**EXERCISE INSTRUCTIONS**
1 – Copy out the Media Alliance text, everything from "Holding Big Media" down to "price, and reliability.".
2 – Decide whether each statement agrees with the Media Alliance text, answering yes or no and quoting the deciding words: (a) Media Alliance was started in 1976 by a group of media workers. (b) Media Alliance is a for-profit company. (c) To keep the Internet open, Media Alliance intervenes in regulatory forums only at the national level.

**READING PASSAGE**
Media Alliance is an American media resource and advocacy center for media workers, non-profit organizations, and social justice activists. Through policy work and grassroots organizing, Media Alliance aims to ensure the unfettered flow of information by keeping media accessible, accountable, diverse and free from government control and corporate dominance.  Media Alliance is a 501(c)(3) public charity, NTEE Code: A30—Media, Communications Organizations.

Media Alliance was founded in 1976 by a group of media workers to unite the professional media community with the public interest communities of the Bay Area.

Issues 

 Holding Big Media Accountable to Community Needs

Works to ensure that local radio, TV and newspaper outlets are meeting the needs of diverse communities. Tactics include conducting media monitoring, convening town hall forums and meetings with media representatives, and when appropriate, organizing for changes at outlets that are not fulfilling their public interest obligations.

 Opening The Internet For Everyone – digital inclusion and the digital divide

Mega-corporations exacerbate the digital divide with discriminatory redlining practices. MA works to bridge the digital divide and make sure the Internet stays open for us all by intervening in regulatory forums at the local state and regional level, calling for corporate accountability and helping local communities organize for a better deal from the companies, including choice, price, and reliability.

**LISTED RECORDS**
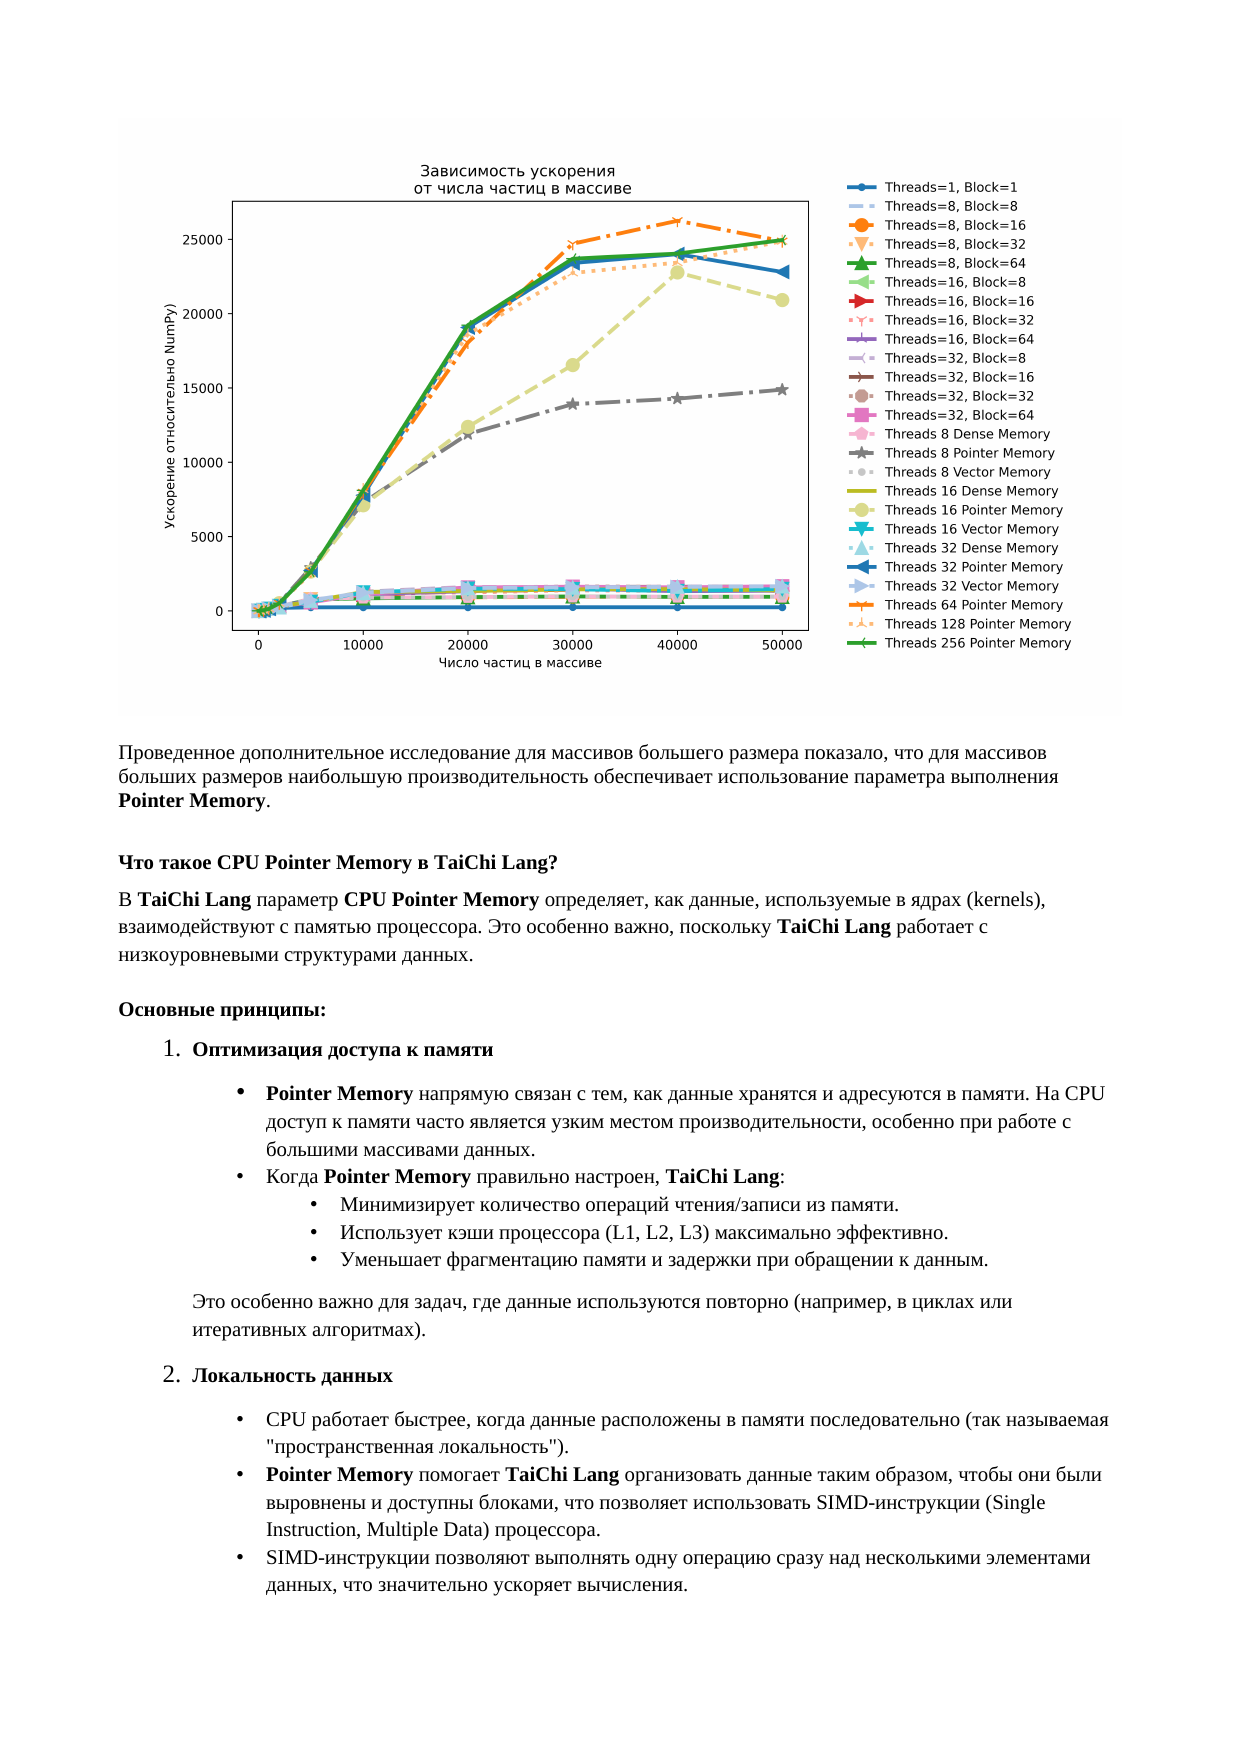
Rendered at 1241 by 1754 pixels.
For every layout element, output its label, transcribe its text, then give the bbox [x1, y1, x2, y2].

text Проведенное дополнительное исследование для массивов большего размера показало, что для массивов больших размеров наибольшую производительность обеспечивает использование параметра выполнения Pointer Memory. [118, 740, 1122, 812]
list Pointer Memory напрямую связан с тем, как данные хранятся и адресуются в памяти. На CPU доступ к памяти часто является узким местом производительности, особенно при работе с большими массивами данных. [236, 1081, 1122, 1161]
list Это особенно важно для задач, где данные используются повторно (например, в циклах или итеративных алгоритмах). [162, 1289, 1122, 1341]
text В TaiChi Lang параметр CPU Pointer Memory определяет, как данные, используемые в ядрах (kernels), взаимодействуют с памятью процессора. Это особенно важно, поскольку TaiChi Lang работает с низкоуровневыми структурами данных. [118, 887, 1122, 966]
list Локальность данных [162, 1359, 1122, 1388]
subtitle Что такое CPU Pointer Memory в TaiChi Lang? [118, 850, 1122, 874]
list Минимизирует количество операций чтения/записи из памяти. [310, 1192, 1122, 1216]
list Использует кэши процессора (L1, L2, L3) максимально эффективно. [310, 1219, 1122, 1244]
list Когда Pointer Memory правильно настроен, TaiChi Lang: [236, 1164, 1122, 1188]
subtitle Основные принципы: [118, 997, 1122, 1021]
list Уменьшает фрагментацию памяти и задержки при обращении к данным. [310, 1247, 1122, 1271]
list Pointer Memory помогает TaiChi Lang организовать данные таким образом, чтобы они были выровнены и доступны блоками, что позволяет использовать SIMD-инструкции (Single Instruction, Multiple Data) процессора. [236, 1462, 1122, 1541]
list Оптимизация доступа к памяти [162, 1033, 1122, 1062]
list CPU работает быстрее, когда данные расположены в памяти последовательно (так называемая "пространственная локальность"). [236, 1407, 1122, 1458]
picture [118, 118, 1123, 716]
list SIMD-инструкции позволяют выполнять одну операцию сразу над несколькими элементами данных, что значительно ускоряет вычисления. [236, 1545, 1122, 1596]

**ANSWERS IN ORDER**
1 –
Holding Big Media Accountable to Community Needs

Works to ensure that local radio, TV and newspaper outlets are meeting the needs of diverse communities. Tactics include conducting media monitoring, convening town hall forums and meetings with media representatives, and when appropriate, organizing for changes at outlets that are not fulfilling their public interest obligations.

 Opening The Internet For Everyone – digital inclusion and the digital divide

Mega-corporations exacerbate the digital divide with discriminatory redlining practices. MA works to bridge the digital divide and make sure the Internet stays open for us all by intervening in regulatory forums at the local state and regional level, calling for corporate accountability and helping local communities organize for a better deal from the companies, including choice, price, and reliability.

2 –
(a) Yes: "Media Alliance was founded in 1976 by a group of media workers"
(b) No: "Media Alliance is a 501(c)(3) public charity"
(c) No: "intervening in regulatory forums at the local state and regional level"